Задание | Изложите содержание статьи об увлечении Петра кораблестроением в двух предложениях.

Статья |
□ □ □
Свидетельство Лейбница как будто подтверждает представление об отсутствии у Петра собственно эстетических интересов, о его полной поглощенности «механическими искусствами». На самом же деле именно «главный интерес» Петра – мореплавание – вовлек его в ту отрасль современной ему техники, где искусство в собственном смысле еще не отделилось от «механического искусства».

Его увлеченность мореплаванием в широком смысле включала в себя в первую очередь кораблестроение. Одной из основных целей первой поездки Петра за границу было освоение корабельного дела во всех его тонкостях, от простейших плотницких работ до законов корабельной архитектуры. Именно так объяснял сам Петр в предисловии к «Морскому уставу» (1720), что он хотел узнать на верфях Голландии и Англии.

Закончив в Голландии на верфях Ост-Индской компании обучение, «что подобало доброму плотнику знать», Петр, не удовлетворенный этой собственно ремесленной наукой, «просил той верфи баса Яна Пола, дабы учил его препорции корабельной, который ему через четыре дня показал, но понеже в Голландии нет на сие мастерство совершенства геометрическим образом, но точию некоторые принципии, прочее ж с долговременной практики, о чем и вышереченный бас сказал, и что всего на чертеже показать не умеет, тогда зело ему стало противно, что такой дальний путь для сего восприял, а желаемого конца не достиг. И по нескольких днях прилучилось быть е. в. на загородном дворе купца Яна Тесинга в компании, где сидел гораздо не весел, ради вышеписанной причины, но когда между разговоров спрошен был, для чего так печален? Тогда оную причину объявил. В той компании был один англичанин, который, слыша сие, сказал, что у них в Англии сия архитектура так в совершенстве, как и другие, и что кратким временем научиться можно. Сие слово е. в. зело обрадовало, по которому немедленно в Англию поехал и там чрез четыре месяца оную науку окончал»126.
□ □ □
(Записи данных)
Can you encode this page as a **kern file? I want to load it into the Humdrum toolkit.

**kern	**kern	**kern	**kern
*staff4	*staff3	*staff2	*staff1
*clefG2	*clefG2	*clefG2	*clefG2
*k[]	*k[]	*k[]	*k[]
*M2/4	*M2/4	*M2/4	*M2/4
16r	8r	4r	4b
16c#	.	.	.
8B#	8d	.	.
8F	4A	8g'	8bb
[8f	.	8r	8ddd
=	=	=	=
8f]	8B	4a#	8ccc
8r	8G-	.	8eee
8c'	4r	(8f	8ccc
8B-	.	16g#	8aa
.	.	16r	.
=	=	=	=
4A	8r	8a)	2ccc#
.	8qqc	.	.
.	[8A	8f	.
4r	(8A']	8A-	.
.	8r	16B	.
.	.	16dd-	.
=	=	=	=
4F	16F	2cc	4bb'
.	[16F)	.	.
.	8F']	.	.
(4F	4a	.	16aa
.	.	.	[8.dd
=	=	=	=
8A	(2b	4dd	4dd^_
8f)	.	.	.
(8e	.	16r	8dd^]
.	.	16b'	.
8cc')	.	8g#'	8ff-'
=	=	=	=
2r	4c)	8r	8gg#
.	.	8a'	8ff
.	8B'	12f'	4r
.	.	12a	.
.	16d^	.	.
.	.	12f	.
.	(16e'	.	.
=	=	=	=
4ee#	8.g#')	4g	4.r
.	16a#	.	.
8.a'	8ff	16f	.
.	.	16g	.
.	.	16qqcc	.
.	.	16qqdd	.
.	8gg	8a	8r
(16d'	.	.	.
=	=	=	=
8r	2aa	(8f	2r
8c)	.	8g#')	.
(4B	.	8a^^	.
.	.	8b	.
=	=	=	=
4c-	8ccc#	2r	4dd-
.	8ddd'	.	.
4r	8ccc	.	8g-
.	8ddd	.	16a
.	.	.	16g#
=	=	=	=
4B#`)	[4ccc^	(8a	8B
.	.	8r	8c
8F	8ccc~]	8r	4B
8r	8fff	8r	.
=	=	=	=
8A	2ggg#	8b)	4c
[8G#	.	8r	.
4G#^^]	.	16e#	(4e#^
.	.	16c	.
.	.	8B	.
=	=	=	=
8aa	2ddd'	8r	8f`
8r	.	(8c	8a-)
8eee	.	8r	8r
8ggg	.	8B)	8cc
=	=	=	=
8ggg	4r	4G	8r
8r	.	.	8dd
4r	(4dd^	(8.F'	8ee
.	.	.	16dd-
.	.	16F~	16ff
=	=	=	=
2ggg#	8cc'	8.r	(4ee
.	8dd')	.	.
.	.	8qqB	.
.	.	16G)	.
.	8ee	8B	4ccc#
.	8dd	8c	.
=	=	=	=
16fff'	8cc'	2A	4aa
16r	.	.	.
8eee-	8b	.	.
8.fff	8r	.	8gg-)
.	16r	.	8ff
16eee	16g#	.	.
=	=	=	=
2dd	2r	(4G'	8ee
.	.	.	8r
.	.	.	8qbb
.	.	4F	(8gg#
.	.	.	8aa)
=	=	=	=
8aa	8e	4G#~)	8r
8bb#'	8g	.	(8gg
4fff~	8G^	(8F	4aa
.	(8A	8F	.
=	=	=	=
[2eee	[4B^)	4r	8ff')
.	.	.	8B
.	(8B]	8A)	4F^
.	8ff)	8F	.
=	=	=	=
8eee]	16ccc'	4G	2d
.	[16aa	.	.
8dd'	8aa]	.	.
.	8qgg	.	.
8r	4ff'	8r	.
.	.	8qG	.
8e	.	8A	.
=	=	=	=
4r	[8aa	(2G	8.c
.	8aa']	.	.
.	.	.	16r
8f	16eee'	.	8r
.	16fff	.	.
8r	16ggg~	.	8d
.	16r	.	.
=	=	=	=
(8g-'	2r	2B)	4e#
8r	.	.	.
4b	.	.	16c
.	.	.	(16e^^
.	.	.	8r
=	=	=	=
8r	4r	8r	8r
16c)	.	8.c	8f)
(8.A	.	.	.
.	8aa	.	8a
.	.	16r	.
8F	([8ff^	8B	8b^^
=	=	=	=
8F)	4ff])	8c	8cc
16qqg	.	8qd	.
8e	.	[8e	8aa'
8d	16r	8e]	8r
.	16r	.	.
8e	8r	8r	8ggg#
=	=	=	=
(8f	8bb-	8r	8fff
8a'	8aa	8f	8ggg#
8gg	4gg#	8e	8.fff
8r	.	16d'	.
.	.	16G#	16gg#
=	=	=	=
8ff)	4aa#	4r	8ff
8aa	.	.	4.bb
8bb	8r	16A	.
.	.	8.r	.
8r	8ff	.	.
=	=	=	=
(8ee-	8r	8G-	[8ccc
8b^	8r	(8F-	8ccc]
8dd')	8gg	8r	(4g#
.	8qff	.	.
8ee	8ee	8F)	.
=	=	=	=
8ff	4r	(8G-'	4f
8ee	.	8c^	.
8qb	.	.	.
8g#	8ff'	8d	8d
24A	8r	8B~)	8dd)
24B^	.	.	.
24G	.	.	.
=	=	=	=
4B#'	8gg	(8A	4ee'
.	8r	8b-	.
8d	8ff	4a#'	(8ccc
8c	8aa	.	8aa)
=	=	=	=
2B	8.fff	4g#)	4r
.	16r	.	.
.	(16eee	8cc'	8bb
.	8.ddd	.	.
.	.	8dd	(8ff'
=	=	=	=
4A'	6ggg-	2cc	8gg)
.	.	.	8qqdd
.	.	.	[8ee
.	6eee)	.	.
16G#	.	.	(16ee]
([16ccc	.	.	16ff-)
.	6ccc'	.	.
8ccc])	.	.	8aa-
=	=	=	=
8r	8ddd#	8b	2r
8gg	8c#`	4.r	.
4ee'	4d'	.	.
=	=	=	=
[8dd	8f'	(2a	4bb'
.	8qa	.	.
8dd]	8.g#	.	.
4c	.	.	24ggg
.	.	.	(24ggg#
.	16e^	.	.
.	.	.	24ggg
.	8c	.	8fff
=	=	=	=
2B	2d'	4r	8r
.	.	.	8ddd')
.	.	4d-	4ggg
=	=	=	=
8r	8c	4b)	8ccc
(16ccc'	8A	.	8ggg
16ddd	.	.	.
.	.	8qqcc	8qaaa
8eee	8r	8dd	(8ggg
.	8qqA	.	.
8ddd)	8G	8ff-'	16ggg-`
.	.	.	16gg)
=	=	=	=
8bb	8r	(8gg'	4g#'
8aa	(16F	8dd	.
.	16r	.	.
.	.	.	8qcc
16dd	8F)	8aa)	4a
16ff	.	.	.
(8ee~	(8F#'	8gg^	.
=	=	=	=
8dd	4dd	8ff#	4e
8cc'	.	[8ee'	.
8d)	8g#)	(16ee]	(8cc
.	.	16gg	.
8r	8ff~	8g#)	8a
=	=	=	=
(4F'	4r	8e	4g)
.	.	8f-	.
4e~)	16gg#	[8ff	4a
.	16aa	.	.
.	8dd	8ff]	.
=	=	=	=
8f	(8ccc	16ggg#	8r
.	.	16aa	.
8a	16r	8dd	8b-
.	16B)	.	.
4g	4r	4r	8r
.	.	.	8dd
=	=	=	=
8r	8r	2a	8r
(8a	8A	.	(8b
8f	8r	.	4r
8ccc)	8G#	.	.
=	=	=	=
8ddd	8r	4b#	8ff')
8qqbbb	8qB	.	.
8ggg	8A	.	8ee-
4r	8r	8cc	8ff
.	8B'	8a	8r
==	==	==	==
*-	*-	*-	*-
□ □ □
Полный ответ | Главным интересом Петра было мореплавание, которое в первую очередь включало кораблестроение, и одной из основных целей его первой поездки за границу было освоение корабельного дела от простейших плотницких работ до законов корабельной архитектуры. Не найдя в Голландии геометрически точной науки о корабельных пропорциях, Петр по совету англичанина поехал в Англию и там за четыре месяца окончил эту науку.